Darika’s argument is that the “original dream” of social was that brands could recreate, for commercial gain, the complex social ties that bind communities.
The dream is dead, she asserts, because people just didn’t want brands to play this role.
So what’s left? At one point, she gets very reductionist: “Advertising is the only space left for brands in social.” Then she recants – or, at least, finds another couple of reasons for brands to use social – when she says: “Brands need to ditch the community ideology. Then invest in the parts of social media that are working: advertising, customer service, and data.”
According to Arhens, “the true future of social media” is to “take social data, social signals if you like, and use them to customise brand experiences. Customisation. Personalisation. This is the Holy Grail for both consumers and brands today. Because it’s something that both sides want….It doesn’t even require a direct conversation.”
Amazon’s use of its customers’ Facebook and Twitter accounts is a pioneering case in point. “Doing this allows Amazon to access my social graph,” Ahrens writes. “This reveals more about me and my true preferences, not just my purchase history.” All of which leads to a better customer experience.
We like a lot of what Ahrens is saying here. We believe everything a brand does should be framed within the overall customer experience and be designed to make this experience better. Hence, building community for the sake of…well, building community…is a bit of a nonsense.
But, where we take issue is her assertion that this was the “original dream”. And, indeed, that building community is now always, inherently wrong.
Contained within her own article is the example of Sony Europe – whose forums provide always on, peer-to-peer customer service. It saves Sony money (one ‘super user’ actually does the work of three Sony employees, according to Sony’s own calculations, Ahrens tells us).
Her point is that the brand itself is absent from these interactions. Perhaps. But it’s still hosting them. It’s still an official Sony community. So how does that make the building of community a dumb thing?
Such are the perils of polemic. We don’t wish to be overly critical. But we do think a bit of perspective is needed.
Dare’s own strategy partner, Katy Woodrow Hill, started her career in community marketing. While she freely admits that this makes her “somewhat biased”, we thought she’d be the ideal person to provide a counter-view to Ahrens’ argument. So we’ve given over the rest of this post to what Katy has to say.
“I can’t help but be a big supporter of community marketing. I really want brand communities and social marketing to exist beyond just comms channels in order to keep brands accountable. I’m very much aligned to a view that social media should run throughout a business as a way of behaving, because it forces brands to create better experiences and means they can’t just create advertising to paper over the cracks.
“I think this article boxes social marketing into a comms corner. I don’t agree that the future of social is non-conversational. This is for the simple reason that humans are conversational and they want stories and they want dialogue — perhaps not with faceless brands, but definitely with people who buy those brands or who work in those businesses. That’s when community becomes the partner to great experience.
“Brands may not always succeed at creating communities, but there is proof to show that participating in communities around shared passions can be extremely effective for brands.

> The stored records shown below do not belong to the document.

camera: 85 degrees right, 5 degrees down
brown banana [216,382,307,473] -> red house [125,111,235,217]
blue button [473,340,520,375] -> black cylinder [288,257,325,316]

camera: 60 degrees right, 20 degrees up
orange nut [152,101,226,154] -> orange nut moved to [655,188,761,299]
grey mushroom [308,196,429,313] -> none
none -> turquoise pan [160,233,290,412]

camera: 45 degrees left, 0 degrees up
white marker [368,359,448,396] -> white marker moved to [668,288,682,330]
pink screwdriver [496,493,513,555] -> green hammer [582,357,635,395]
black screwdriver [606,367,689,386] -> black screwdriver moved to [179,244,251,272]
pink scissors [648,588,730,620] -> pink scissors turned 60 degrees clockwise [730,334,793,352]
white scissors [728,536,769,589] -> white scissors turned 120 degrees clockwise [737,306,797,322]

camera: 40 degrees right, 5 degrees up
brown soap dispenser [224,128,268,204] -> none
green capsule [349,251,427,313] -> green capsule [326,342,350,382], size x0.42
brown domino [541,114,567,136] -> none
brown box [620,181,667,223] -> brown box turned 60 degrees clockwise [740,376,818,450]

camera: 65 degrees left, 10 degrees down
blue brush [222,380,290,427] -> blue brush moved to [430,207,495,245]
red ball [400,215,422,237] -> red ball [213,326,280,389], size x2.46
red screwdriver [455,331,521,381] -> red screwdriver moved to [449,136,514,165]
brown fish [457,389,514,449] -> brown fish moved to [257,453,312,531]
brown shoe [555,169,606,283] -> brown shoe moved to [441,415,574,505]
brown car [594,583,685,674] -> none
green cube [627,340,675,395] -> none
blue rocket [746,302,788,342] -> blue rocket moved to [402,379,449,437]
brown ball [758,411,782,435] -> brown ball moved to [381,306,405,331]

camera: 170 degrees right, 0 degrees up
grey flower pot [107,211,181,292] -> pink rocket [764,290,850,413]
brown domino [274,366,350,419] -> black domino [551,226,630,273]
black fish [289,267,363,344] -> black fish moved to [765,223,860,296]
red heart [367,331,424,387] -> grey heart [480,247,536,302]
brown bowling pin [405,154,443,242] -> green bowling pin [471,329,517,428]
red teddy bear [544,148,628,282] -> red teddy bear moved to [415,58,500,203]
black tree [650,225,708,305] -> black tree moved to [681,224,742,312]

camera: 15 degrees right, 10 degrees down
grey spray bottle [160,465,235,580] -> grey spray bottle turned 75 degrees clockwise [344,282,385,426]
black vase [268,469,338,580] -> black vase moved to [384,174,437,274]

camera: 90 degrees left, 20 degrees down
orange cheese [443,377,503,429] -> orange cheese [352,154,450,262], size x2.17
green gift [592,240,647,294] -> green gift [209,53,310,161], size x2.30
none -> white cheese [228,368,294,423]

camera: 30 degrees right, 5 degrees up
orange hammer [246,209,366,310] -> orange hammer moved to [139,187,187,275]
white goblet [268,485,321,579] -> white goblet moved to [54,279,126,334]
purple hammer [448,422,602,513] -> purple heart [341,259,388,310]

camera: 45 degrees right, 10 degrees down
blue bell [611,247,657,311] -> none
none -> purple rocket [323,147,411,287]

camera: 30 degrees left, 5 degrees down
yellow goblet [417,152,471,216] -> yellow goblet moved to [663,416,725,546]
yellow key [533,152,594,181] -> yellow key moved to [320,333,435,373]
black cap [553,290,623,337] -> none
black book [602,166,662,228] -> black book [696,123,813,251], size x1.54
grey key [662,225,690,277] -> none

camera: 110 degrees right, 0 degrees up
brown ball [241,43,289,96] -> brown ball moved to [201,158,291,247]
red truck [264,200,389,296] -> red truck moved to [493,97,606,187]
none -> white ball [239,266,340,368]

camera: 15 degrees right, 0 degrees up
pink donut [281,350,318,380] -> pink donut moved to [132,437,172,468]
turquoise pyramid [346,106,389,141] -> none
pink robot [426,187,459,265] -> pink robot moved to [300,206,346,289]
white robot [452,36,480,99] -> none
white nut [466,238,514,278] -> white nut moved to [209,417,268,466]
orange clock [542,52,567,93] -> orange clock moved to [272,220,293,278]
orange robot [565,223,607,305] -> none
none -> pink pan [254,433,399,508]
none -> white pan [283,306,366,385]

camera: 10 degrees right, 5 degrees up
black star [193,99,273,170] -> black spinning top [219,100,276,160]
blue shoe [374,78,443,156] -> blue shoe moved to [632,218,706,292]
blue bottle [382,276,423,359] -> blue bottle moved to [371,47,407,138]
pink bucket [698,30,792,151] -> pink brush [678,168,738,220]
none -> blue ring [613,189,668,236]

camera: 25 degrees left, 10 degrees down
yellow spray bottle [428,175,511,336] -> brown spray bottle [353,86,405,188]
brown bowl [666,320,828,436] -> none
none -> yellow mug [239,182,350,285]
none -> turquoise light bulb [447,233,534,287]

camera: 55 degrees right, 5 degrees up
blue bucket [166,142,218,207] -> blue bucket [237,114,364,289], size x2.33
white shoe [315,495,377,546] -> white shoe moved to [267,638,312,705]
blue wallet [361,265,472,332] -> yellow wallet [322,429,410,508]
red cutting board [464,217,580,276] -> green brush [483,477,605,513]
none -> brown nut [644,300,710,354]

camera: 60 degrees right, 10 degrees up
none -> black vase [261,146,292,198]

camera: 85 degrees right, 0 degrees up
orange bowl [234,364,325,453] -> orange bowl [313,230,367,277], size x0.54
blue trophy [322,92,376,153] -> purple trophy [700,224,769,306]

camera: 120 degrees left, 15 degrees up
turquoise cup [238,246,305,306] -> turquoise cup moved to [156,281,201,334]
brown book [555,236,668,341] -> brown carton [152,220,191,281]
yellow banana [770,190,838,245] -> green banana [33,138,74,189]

Sometimes these communities are created, sometimes they’re just facilitated by brands.
Look at Starbucks, IBM, Nike, Apple, Red Bull — they have genuine communities congregating around them, created or not.
“The best and most effective work I’ve seen and done is when brands have a genuine reason to positively participate within relevant communities and (shock horror!) where they manage to add value….where they collaborate and co-create products and services; where they serve customers in those communities or inspire them with ideas, which create new avenues of conversation. All of this can be proven to drive consideration and often direct sales.
“Great community engagement happens when brands don’t try to control or own communities. Brands who’ve done well in this learn quickly that if they don’t serve these communities then it won’t work.
“But isn’t that the biggest thing we should all have learned by now from social media? It’s a lesson for marketing in general rather than just a social media rule: the customer calls the shots now. Brands need to roll with it, work with this reality, respond and serve.
“I also agree with Darika Ahrens that brands should also use data insight to respond and serve indirectly – delivering just what you always wanted without even having to ask you what you wanted is way more impactful than simply giving you what you asked for. It’s a new kind of magic and it is a big part of what makes for memorable and delightful customer experience
“I love the idea that when brands get the experience thing right, people are naturally attracted. Red Bull claims to have found the correlation between social media community and sales, which also raises another point that ‘community’ doesn’t have to be in one place, but is instead a behaviour that glues everything together. When brands understand that, they can win big.”